Feynman was critical in bringing about insights that continue to inspire models of the fundamental processes of nature. Quantum electrodynamics gave a unified explanation for electromagnetic interactions of elementary particles while accounting for their quantum mechanical nature.

His methodologies continue to inspire models of other kinds of interactions and their associated particles. Without the insights his work inspired we would not have advanced as far as we have in understanding the basic processes of nature.

Importantly, he introduced a visual method for displaying the results of complex calculations. These Feynman diagrams are now a routine part of the language of elementary particle physics.

Despite the rigor required for advancements in the theoretical and experimental sciences, a vivid imagination is still necessary. Nature is what it is. If that means we must imagine mechanisms unfamiliar to our everyday experience, so be it. Sometimes that means being able to visualize something from another perspective.

I once heard a Feynman interview in which he talked about his childhood. He talked about how, at an early age, when discussing some everyday event he could change perspectives. He would imagine how the event might look if he were very much bigger or smaller than he actually was.

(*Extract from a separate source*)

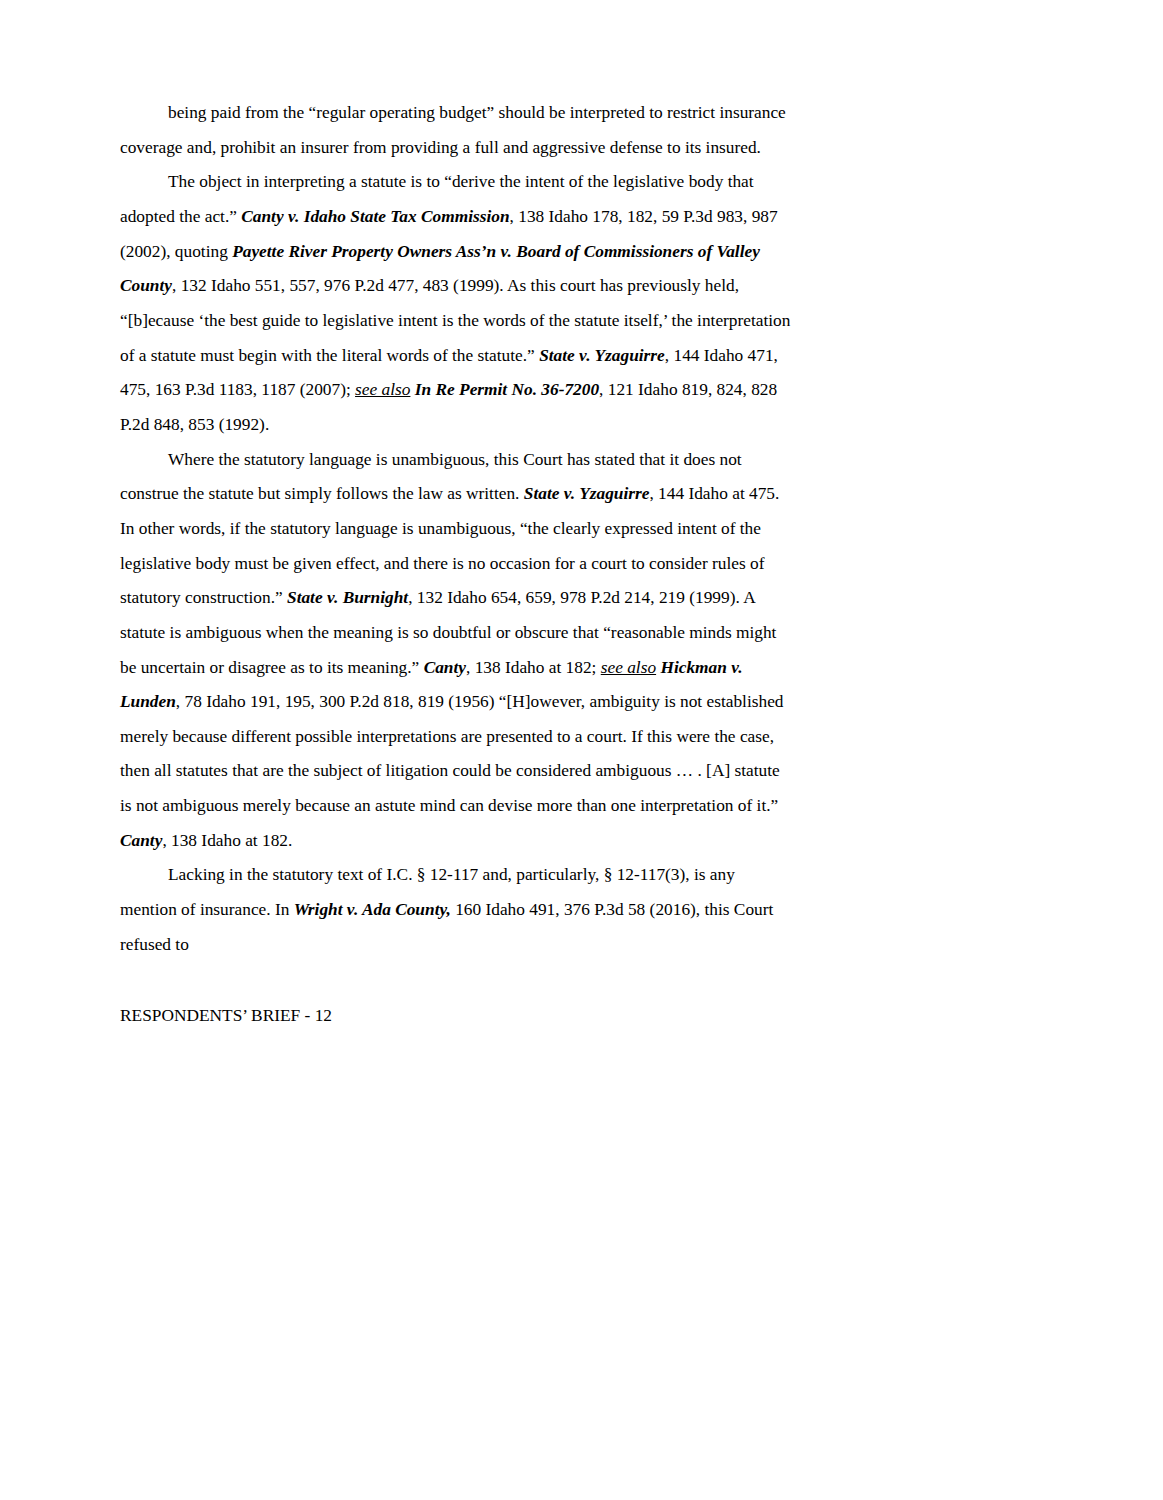being paid from the “regular operating budget” should be interpreted to restrict insurance coverage and, prohibit an insurer from providing a full and aggressive defense to its insured.
The object in interpreting a statute is to “derive the intent of the legislative body that adopted the act.” Canty v. Idaho State Tax Commission, 138 Idaho 178, 182, 59 P.3d 983, 987 (2002), quoting Payette River Property Owners Ass’n v. Board of Commissioners of Valley County, 132 Idaho 551, 557, 976 P.2d 477, 483 (1999). As this court has previously held, “[b]ecause ‘the best guide to legislative intent is the words of the statute itself,’ the interpretation of a statute must begin with the literal words of the statute.” State v. Yzaguirre, 144 Idaho 471, 475, 163 P.3d 1183, 1187 (2007); see also In Re Permit No. 36-7200, 121 Idaho 819, 824, 828 P.2d 848, 853 (1992).
Where the statutory language is unambiguous, this Court has stated that it does not construe the statute but simply follows the law as written. State v. Yzaguirre, 144 Idaho at 475. In other words, if the statutory language is unambiguous, “the clearly expressed intent of the legislative body must be given effect, and there is no occasion for a court to consider rules of statutory construction.” State v. Burnight, 132 Idaho 654, 659, 978 P.2d 214, 219 (1999). A statute is ambiguous when the meaning is so doubtful or obscure that “reasonable minds might be uncertain or disagree as to its meaning.” Canty, 138 Idaho at 182; see also Hickman v. Lunden, 78 Idaho 191, 195, 300 P.2d 818, 819 (1956) “[H]owever, ambiguity is not established merely because different possible interpretations are presented to a court. If this were the case, then all statutes that are the subject of litigation could be considered ambiguous … . [A] statute is not ambiguous merely because an astute mind can devise more than one interpretation of it.” Canty, 138 Idaho at 182.
Lacking in the statutory text of I.C. § 12-117 and, particularly, § 12-117(3), is any mention of insurance. In Wright v. Ada County, 160 Idaho 491, 376 P.3d 58 (2016), this Court refused to
RESPONDENTS’ BRIEF - 12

He described going on walks in the woods with his father and identifying birds. Since in China or India a bird might have different names than what we called it, he thought knowing the names was superficial and unimportant. What was important was understanding how those birds lived and their relationships with their environment.

We are fortunate to have had Richard Feynman, a person who could both make original contributions and communicate those findings to a broad audience.

Feynman could not have been the scientist he was had he not derived intense personal “pleasure in finding things out.” Nor could he have achieved his insightful understanding of nature had he not acknowledged nature as being independent of his wishes. His commitment to objectivity gave him the only peace of mind he required.